Black women who regularly used permanent dyes (meaning every five to eight weeks or more) in the year prior to enrolling in the study had a 60 percent increase in breast cancer risk compared to those who didn't use permanent dyes. Among white women who regularly used permanent dyes, there was an 8 percent increase.
Breast cancer risk was also 31 percent higher for women who regularly used chemical straighteners, regardless of race. But the study authors say that association might be more important for black women, 74 percent of whom reported using chemical straighteners in the year prior to the study, compared to 3 percent of white women.
Black women and breast cancer risk
According to the Centers for Disease Control and Prevention, black women die of breast cancer more often than white women, even though the two groups get breast cancer at about the same rate. Black women are less likely to be diagnosed with the disease in its early stages, and are more likely to be diagnosed with triple-negative breast cancer, an aggressive form of the disease that often recurs after treatment.

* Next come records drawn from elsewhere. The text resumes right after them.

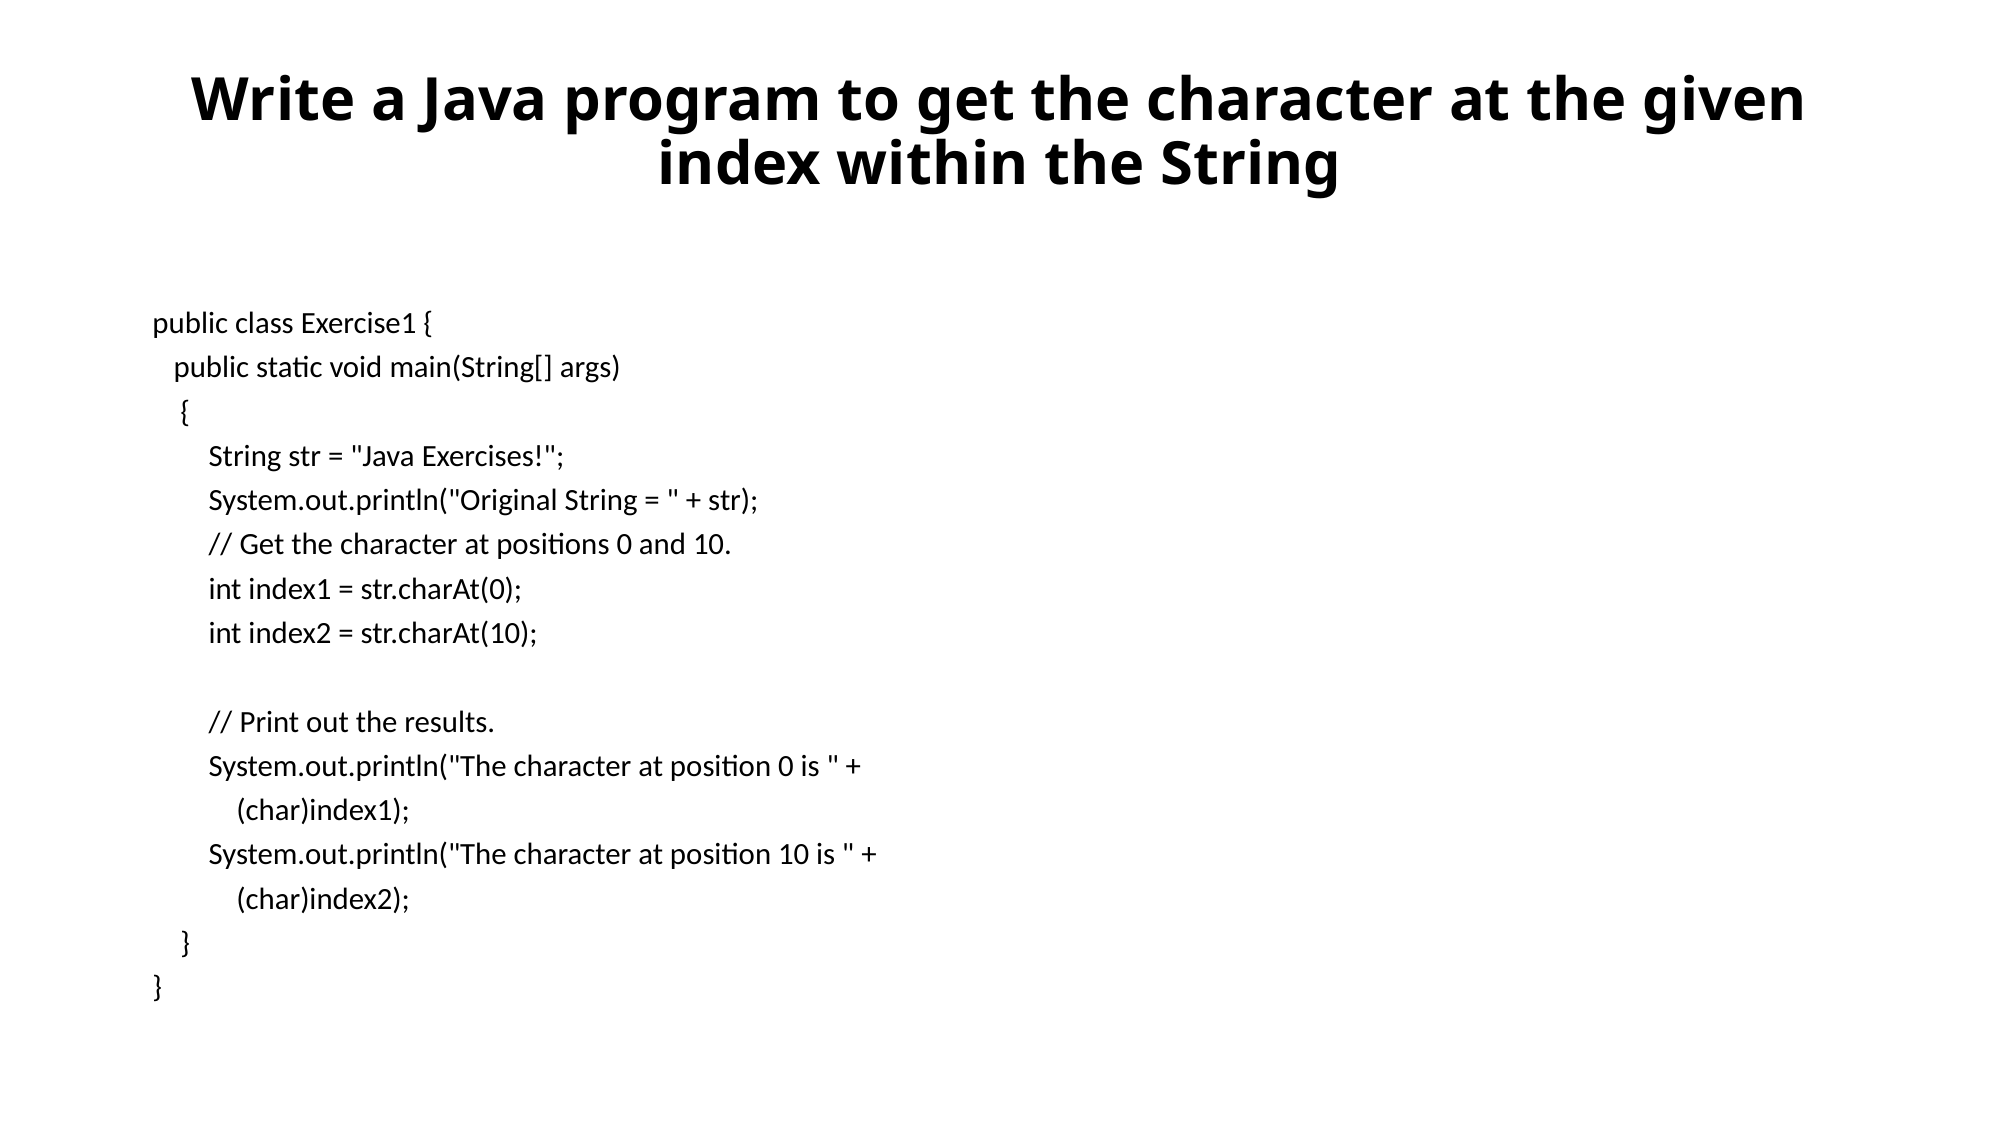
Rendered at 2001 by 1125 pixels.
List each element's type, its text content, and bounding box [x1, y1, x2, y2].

title Write a Java program to get the character at the given index within the String [137, 59, 1863, 278]
list public class Exercise1 { public static void main(String[] args) { String str = "Java Exercises!"; System.out.println("Original String = " + str); // Get the character at positions 0 and 10. int index1 = str.charAt(0); int index2 = str.charAt(10); // Print out the results. System.out.println("The character at position 0 is " + (char)index1); System.out.println("The character at position 10 is " + (char)index2); } } [137, 299, 1863, 1014]
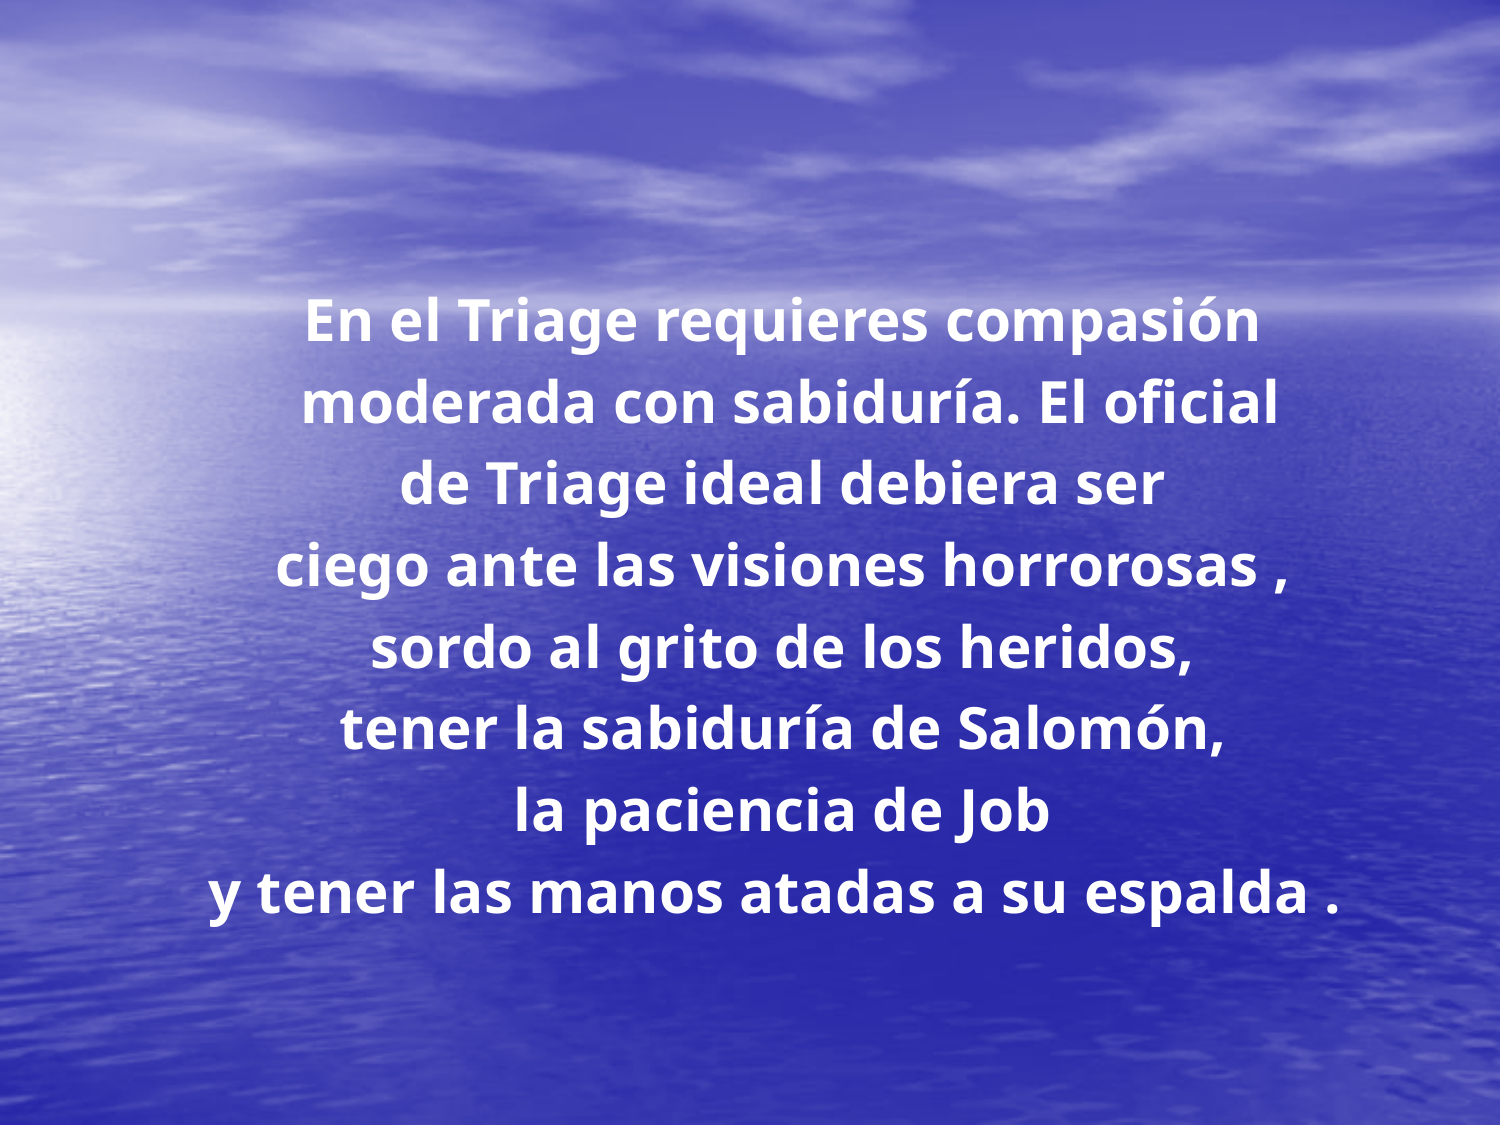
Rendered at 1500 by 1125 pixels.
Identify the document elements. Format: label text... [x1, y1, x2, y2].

list En el Triage requieres compasión moderada con sabiduría. El oficial de Triage ideal debiera ser ciego ante las visiones horrorosas , sordo al grito de los heridos, tener la sabiduría de Salomón, la paciencia de Job y tener las manos atadas a su espalda . [65, 274, 1500, 951]
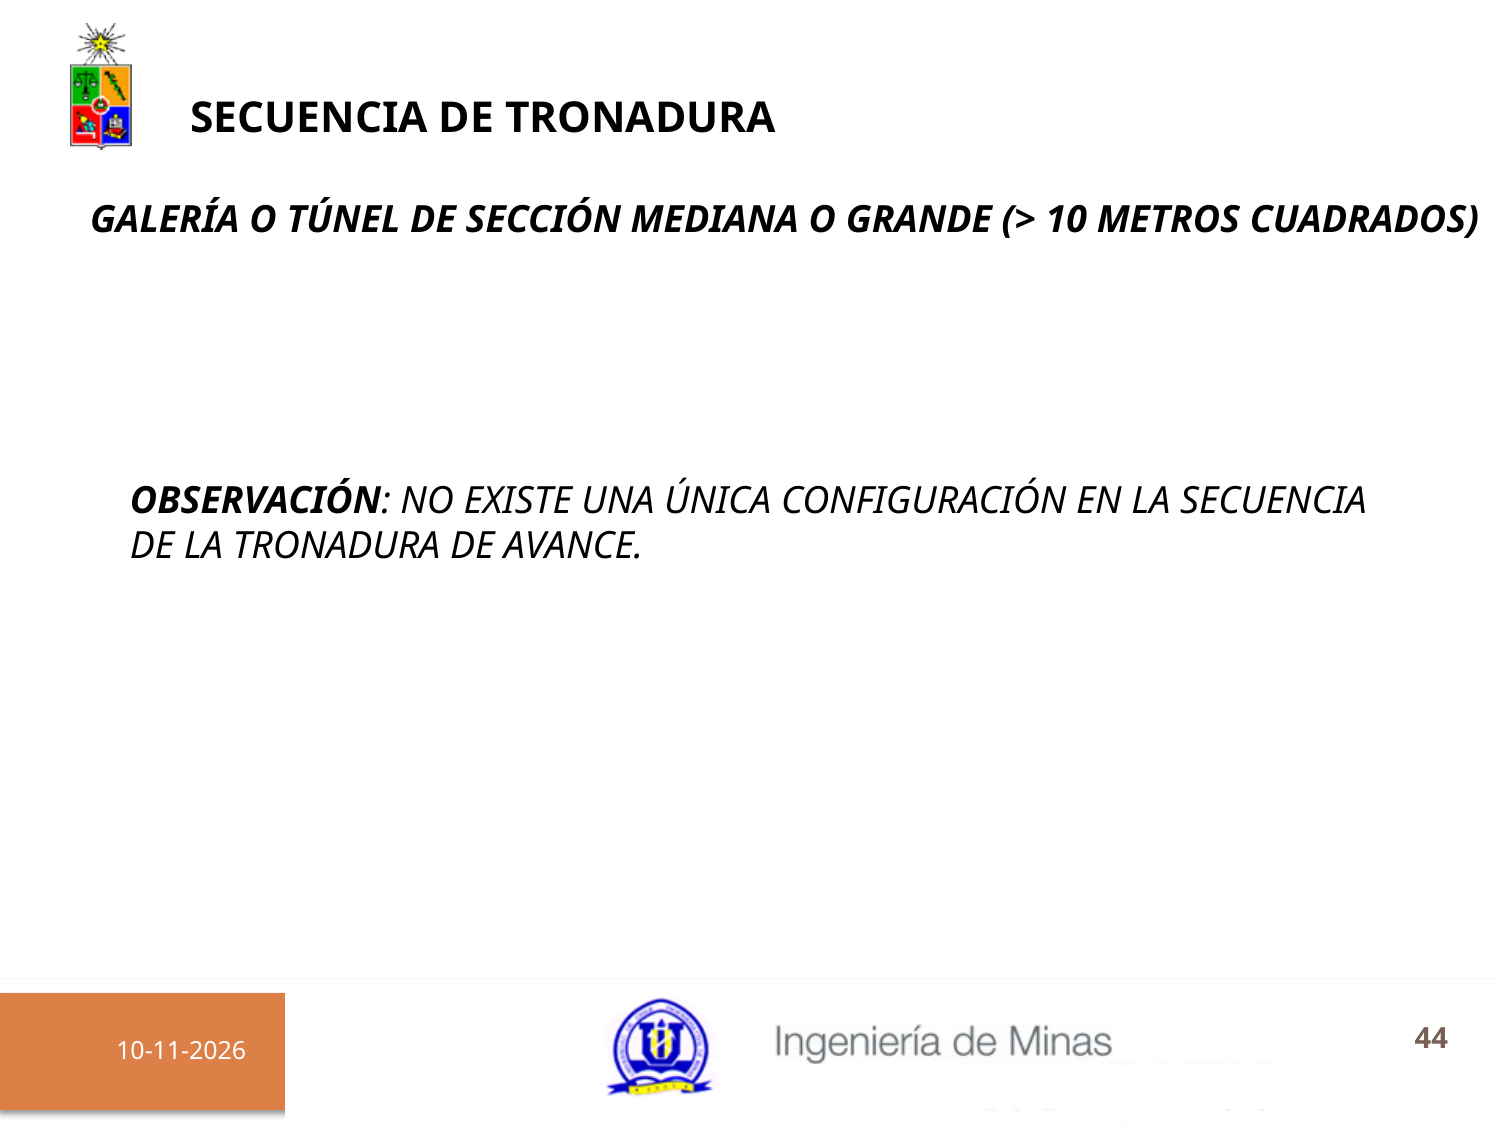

Researchers have long known that dyes and chemical straighteners can include potentially cancer-causing and hormone-disrupting compounds, which may affect breast cancer risk. The carcinogen formaldehyde, for example, is an active ingredient in many keratin hair straightening treatments.
Hair products marketed toward black women have also been found to contain higher levels of hormone-disrupting chemicals. The study authors note that differences in hair texture may also influence how much dye women use during the application process, and how much is needed or absorbed.
More research is needed, they say, to identify specific ingredients that affect disease risk and to better examine the link between product use and breast cancer risk by racial group. Only about 9 percent of study participants in this case were black women, and other racial groups, like Hispanic and Asian women, were not included in their analysis.
In a list of frequently asked questions about their findings, the authors write that chemical hair products are, ultimately, “just one of many factors” that influence breast cancer risk. They suggest that permanent dye users consider switching to semi-permanent or temporary dyes, which were not associated with an increased cancer risk, and to take proper precautions while applying dye, like wearing gloves and rinsing the product out according to instructions.